Hilangnya kualitas suara Mark Slaughter dan Tom Keifer karena operasi pita suara masih lebih tinggi derajatnya ketimbang apa yang terjadi pada Vince Neil.

Sang vokalis Motley Crue ini sama sekali kesusahan bernyanyi karena badannya makin tambun. Ia yang dituntut untuk atraktif di atas panggung, susah bergerak dengan perutnya yang membuncit itu. Hal itu berdampak pada nafas dan olah vokalnya. Salah satu penampilan Motley Crue yang paling menyedihkan adalah saat mereka tampil pada sebuah acara menyanyikan "Dr. Feelgood". 

Neil bahkan tak bisa sekadar bernyanyi mengikuti nada. He's absolutely out of tune. Neil tampak seperti orang yang ditinggal berlari oleh para rekannya di Motley Crue. Saat mereka semua masih memainkan instrumen dengan baik, Neil sama sekali tak bisa mengikutinya.

Suara Neil tak lagi prima bukan karena penyakit pada pita suara. Melainkan karena gaya hidup yang tak sehat. Hal ini jelas berdampak pada kualitas fisik tubuhnya yang sangat mempengaruhi kualitas suaranya. Mungkin Neil harus mencontoh beberapa koleganya yang masih cakap untuk bernyanyi walau umur tak lagi muda.

Salah satunya adalah Kip Winger.

Kip Winger adalah bassist sekaligus vokalis dari Winger, band hair metal yang populer di era 80-an. Mereka tenar dengan lagu-lagu seperti "Seventeen", "Headed for a Heartbreak", dan balada "Miles Away".

Saat Winger vakum akibat merajanya musik alternatif, Kip Winger masih tetap aktif bernyanyi dari satu panggung ke panggung lain. Ia rajin olahraga dan menjaga bentuk tubuhnya. Hal ini tampak dari kondisi fisiknya yang tak banyak berubah. Masih tinggi semampai. Tak tampak timbunan lemak. Satu-satunya perubahan padanya adalah tak ada lagi rambut keriting gondrong yang dulu sempat jadi identitasnya.

Yang terpenting adalah suara Kip Winger juga masih dalam kondisi prima. Dalam banyak video yang diunggah di Youtube, tampak Kip bernyanyi dengan sangat baik. Ia masih bisa mencapai nada-nada tinggi, walau sesekali meleset. Pelesetan yang merdu. Tak jauh berbeda dengan masa jayanya dulu.

Kip tak sendirian dalam rombongan penyanyi hair metal yang masih bersuara prima. Kolega lainnya adalah Jon Bon Jovi dari grup band fenomenal Bon Jovi.
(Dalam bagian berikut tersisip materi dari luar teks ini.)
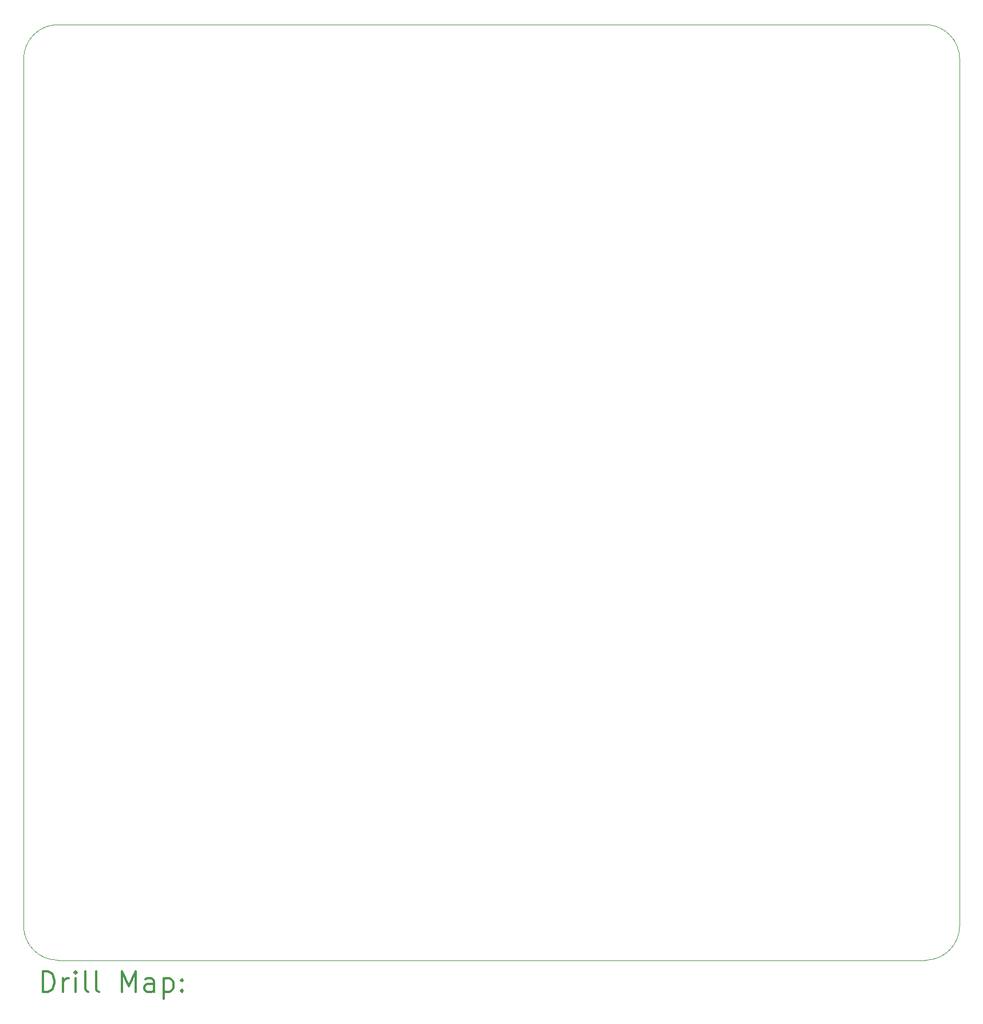
<source format=gbr>
%FSLAX45Y45*%
G04 Gerber Fmt 4.5, Leading zero omitted, Abs format (unit mm)*
G04 Created by KiCad (PCBNEW (5.1.10)-1) date 2021-11-24 08:50:35*
%MOMM*%
%LPD*%
G01*
G04 APERTURE LIST*
%TA.AperFunction,Profile*%
%ADD10C,0.050000*%
%TD*%
%ADD11C,0.200000*%
%ADD12C,0.300000*%
G04 APERTURE END LIST*
D10*
X20618450Y-16103600D02*
X7791450Y-16103600D01*
X7791450Y-16103600D02*
G75*
G02*
X7283450Y-15595600I0J508000D01*
G01*
X7283450Y-2781300D02*
X7283450Y-15595600D01*
X21126450Y-15595600D02*
G75*
G02*
X20618450Y-16103600I-508000J0D01*
G01*
X21126450Y-2781300D02*
X21126450Y-15595600D01*
X7283450Y-2781300D02*
G75*
G02*
X7791450Y-2273300I508000J0D01*
G01*
X20618450Y-2273300D02*
G75*
G02*
X21126450Y-2781300I0J-508000D01*
G01*
X20618450Y-2273300D02*
X7791450Y-2273300D01*
D11*
D12*
X7567378Y-16571814D02*
X7567378Y-16271814D01*
X7638807Y-16271814D01*
X7681664Y-16286100D01*
X7710236Y-16314671D01*
X7724521Y-16343243D01*
X7738807Y-16400386D01*
X7738807Y-16443243D01*
X7724521Y-16500386D01*
X7710236Y-16528957D01*
X7681664Y-16557529D01*
X7638807Y-16571814D01*
X7567378Y-16571814D01*
X7867378Y-16571814D02*
X7867378Y-16371814D01*
X7867378Y-16428957D02*
X7881664Y-16400386D01*
X7895950Y-16386100D01*
X7924521Y-16371814D01*
X7953093Y-16371814D01*
X8053093Y-16571814D02*
X8053093Y-16371814D01*
X8053093Y-16271814D02*
X8038807Y-16286100D01*
X8053093Y-16300386D01*
X8067378Y-16286100D01*
X8053093Y-16271814D01*
X8053093Y-16300386D01*
X8238807Y-16571814D02*
X8210236Y-16557529D01*
X8195950Y-16528957D01*
X8195950Y-16271814D01*
X8395950Y-16571814D02*
X8367378Y-16557529D01*
X8353093Y-16528957D01*
X8353093Y-16271814D01*
X8738807Y-16571814D02*
X8738807Y-16271814D01*
X8838807Y-16486100D01*
X8938807Y-16271814D01*
X8938807Y-16571814D01*
X9210236Y-16571814D02*
X9210236Y-16414671D01*
X9195950Y-16386100D01*
X9167378Y-16371814D01*
X9110236Y-16371814D01*
X9081664Y-16386100D01*
X9210236Y-16557529D02*
X9181664Y-16571814D01*
X9110236Y-16571814D01*
X9081664Y-16557529D01*
X9067378Y-16528957D01*
X9067378Y-16500386D01*
X9081664Y-16471814D01*
X9110236Y-16457529D01*
X9181664Y-16457529D01*
X9210236Y-16443243D01*
X9353093Y-16371814D02*
X9353093Y-16671814D01*
X9353093Y-16386100D02*
X9381664Y-16371814D01*
X9438807Y-16371814D01*
X9467378Y-16386100D01*
X9481664Y-16400386D01*
X9495950Y-16428957D01*
X9495950Y-16514671D01*
X9481664Y-16543243D01*
X9467378Y-16557529D01*
X9438807Y-16571814D01*
X9381664Y-16571814D01*
X9353093Y-16557529D01*
X9624521Y-16543243D02*
X9638807Y-16557529D01*
X9624521Y-16571814D01*
X9610236Y-16557529D01*
X9624521Y-16543243D01*
X9624521Y-16571814D01*
X9624521Y-16386100D02*
X9638807Y-16400386D01*
X9624521Y-16414671D01*
X9610236Y-16400386D01*
X9624521Y-16386100D01*
X9624521Y-16414671D01*
M02*

</source>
Jon --sekarang berumur 51 tahun-- bersama bandnya masih rutin mengadakan tur tiap tahun. Dan nyaris semua show-nya selalu sold out. Ia masih dapat  bernyanyi dengan baik. Suaranya masih bisa dalam koridor nada. Tak seperti Neil yang terkadang suaranya berada di Timur Laut sedang suara musik ada di Barat Daya.

***

Menjadi tua ternyata tak selalu identik dengan menyedihkan. Dalam kasus vokalis band hair metal, beberapa memang menjadi menyedihkan. Ada yang kehilangan rambut (cari bacaan tentang Kevin DuBrow yang konon memakai wig saat manggung), jatuh miskin, dan yang lebih menyedihkan lagi: kehilangan suara.

Mark Slaughter dan Tom Keifer adalah dua orang yang harus menelan pil pahit itu akibat penyakit pada pita suara. Namun sama seperti para gerombolan hair metal yang tangguh dan ulet, mereka masih tetap bernyanyi. Vince Neil juga begitu. 

Mungkin tidak adil jika mengharapkan mereka bisa kembali prima seperti masa muda dulu. Namun, semua fans pasti mengharapkan mereka masih bisa --setidaknya-- bernyanyi. Tak perlu mencapai nada-nada tinggi. Asal tak fals pun cukup. Kip Winger dan Jon Bon Jovi mungkin bisa jadi contoh yang bagus dari slogan hair metal yang tak pernah lekang: years gone by they still kicking ass!